Task description. Copy the lines from the start of the records through the line containing "株式会社ドクタートラスト", swapping "ADD TO CART" for "BUY NOW" and leaving everything else as it is.

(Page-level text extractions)

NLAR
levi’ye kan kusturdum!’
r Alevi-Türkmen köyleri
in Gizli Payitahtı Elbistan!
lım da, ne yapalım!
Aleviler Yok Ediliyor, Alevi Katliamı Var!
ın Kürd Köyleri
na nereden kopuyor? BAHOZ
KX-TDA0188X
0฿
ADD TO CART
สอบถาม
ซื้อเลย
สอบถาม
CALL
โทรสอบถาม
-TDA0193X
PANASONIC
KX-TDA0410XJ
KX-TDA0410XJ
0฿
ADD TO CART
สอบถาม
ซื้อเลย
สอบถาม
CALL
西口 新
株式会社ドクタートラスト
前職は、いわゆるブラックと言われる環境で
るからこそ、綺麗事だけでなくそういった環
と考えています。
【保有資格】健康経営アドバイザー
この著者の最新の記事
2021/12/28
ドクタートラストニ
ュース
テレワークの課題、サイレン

Written reply.
NLAR
levi’ye kan kusturdum!’
r Alevi-Türkmen köyleri
in Gizli Payitahtı Elbistan!
lım da, ne yapalım!
Aleviler Yok Ediliyor, Alevi Katliamı Var!
ın Kürd Köyleri
na nereden kopuyor? BAHOZ
KX-TDA0188X
0฿
BUY NOW
สอบถาม
ซื้อเลย
สอบถาม
CALL
โทรสอบถาม
-TDA0193X
PANASONIC
KX-TDA0410XJ
KX-TDA0410XJ
0฿
BUY NOW
สอบถาม
ซื้อเลย
สอบถาม
CALL
西口 新
株式会社ドクタートラスト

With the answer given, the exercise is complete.